There is evidence that the two major component cannabinoids in cannabis have different effects: tetrahydrocannabinol (THC), which causes a "high," may increase propensity to psychosis; while cannabidiol (CBD), which doesn't cause a "high" and may have neuroprotective effects—that is, reduce psychosis and have mood stabilizing effects.
About half of those with schizoaffective disorder use drugs or alcohol excessively. There is evidence that alcohol abuse via a kindling mechanism can occasionally cause the development of a chronic substance induced psychotic disorder, i.e. schizoaffective disorder.
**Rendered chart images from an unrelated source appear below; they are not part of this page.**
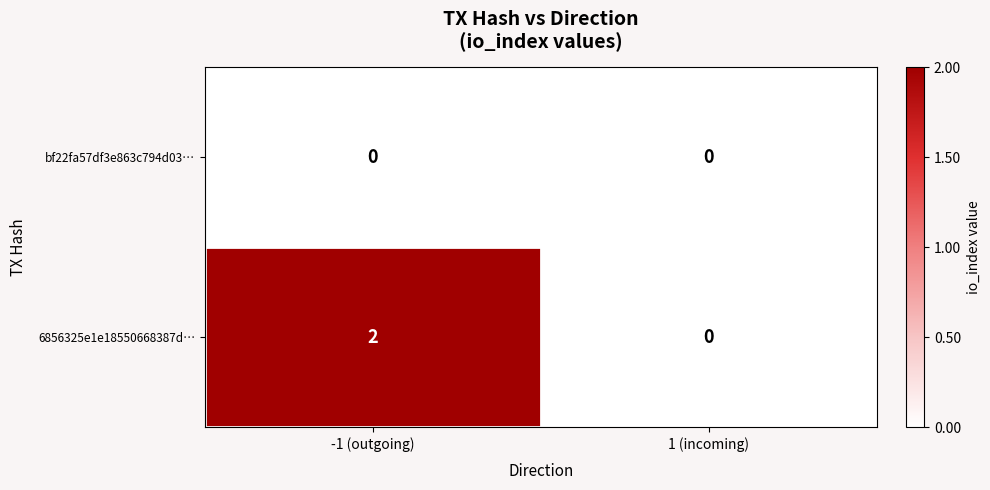

Reading right to left, transcribe all the data shown in this chart.

bf22fa57df3e863c794d03…: 0	0
6856325e1e18550668387d…: 0	2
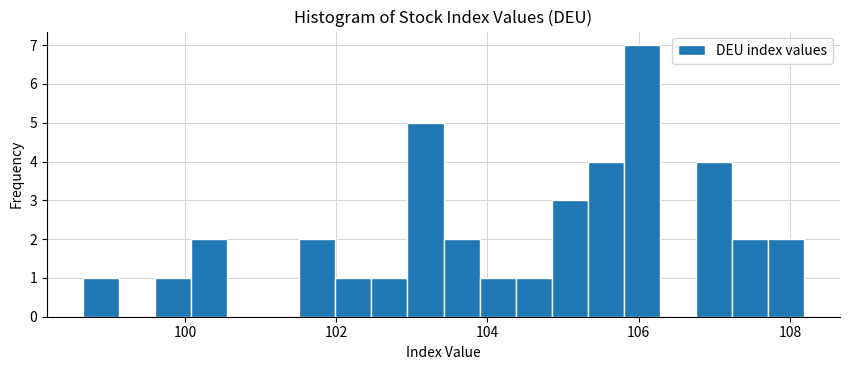

Read against the x-axis, roughly where is the centre of the tallest bar?

106.0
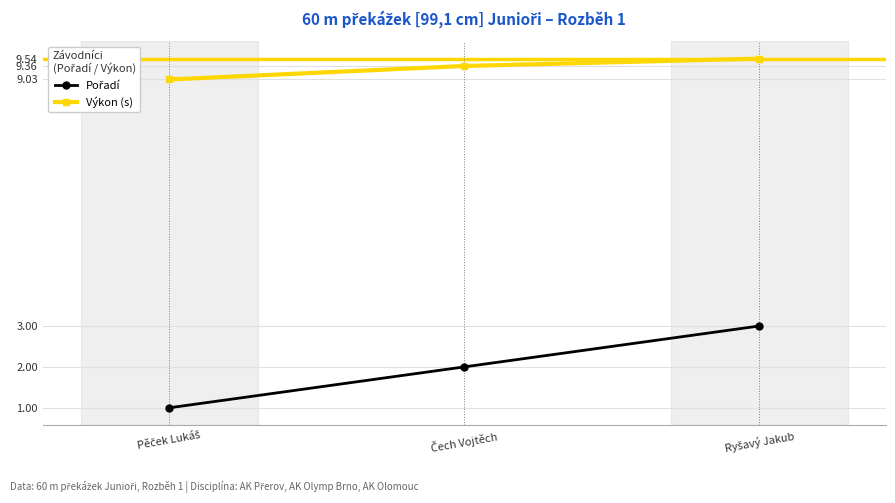

What is the difference between the maximum and minimum values in the Výkon (s) series?

0.5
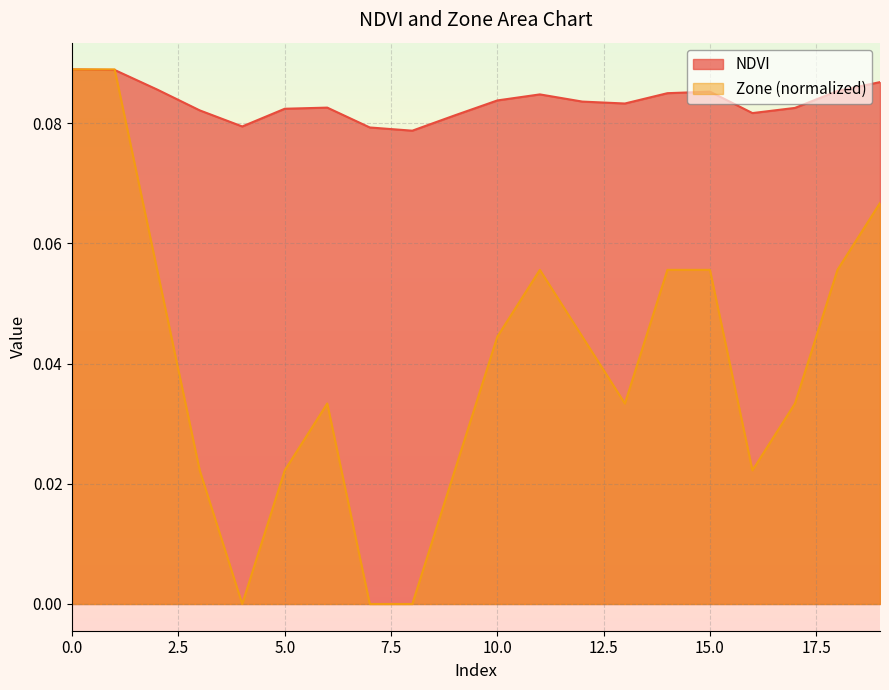

At how many categories does at least one series exceed 0?

20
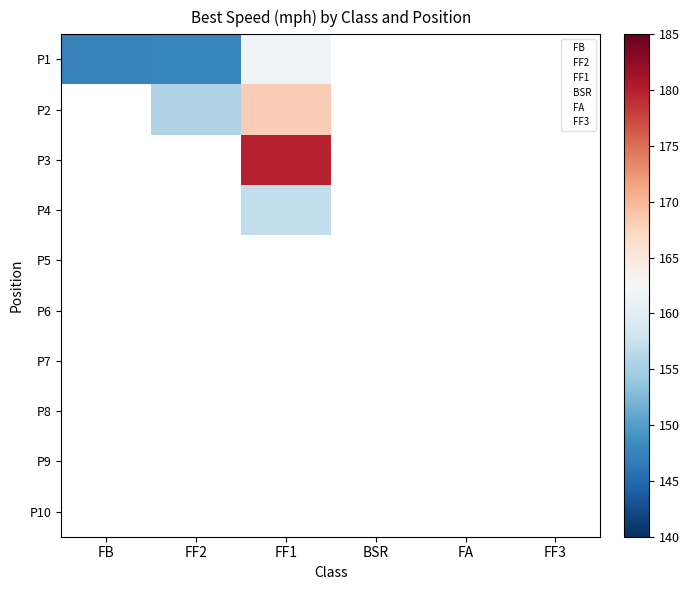

At how many categories does at least one series exceed 151?

2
There is little evidence to suggest that psychotic individuals choose specific drugs to self-medicate; there is some support for the hypothesis that they use drugs to cope with unpleasant states such as depression, anxiety, boredom and loneliness.
Amphetamine, cocaine, and to a lesser extent alcohol, can result in psychosis that presents clinically like psychosis in schizoaffective disorder. It is well understood that methamphetamine and cocaine use can result in methamphetamine or cocaine-induced psychosis that may persist even when users remain abstinent. Alcohol-induced psychosis can also persist during abstinence, though it appears to do so at a lower rate, than when it is being abused.
Although it is not generally believed to be a cause of the illness, people with schizoaffective disorder use nicotine at much greater rates than the general population.
A combination of genetic and environmental factors are believed to play a role in the development of schizoaffective disorder.
Viewed broadly then, biological and environmental factors interact with a person's genes in ways which may increase or decrease the risk for developing schizoaffective disorder; exactly how this happens (the biological mechanism) is not yet known. Schizophrenia spectrum disorders, of which schizoaffective disorder is a part, have been increasingly linked to advanced paternal age at the time of conception, a known cause of genetic mutations. The physiology of people diagnosed with schizoaffective disorder appears to be similar, but not identical, to that of those diagnosed with schizophrenia and bipolar disorder; however, human neurophysiological function in normal brain and mental disorder syndromes is not fully understood.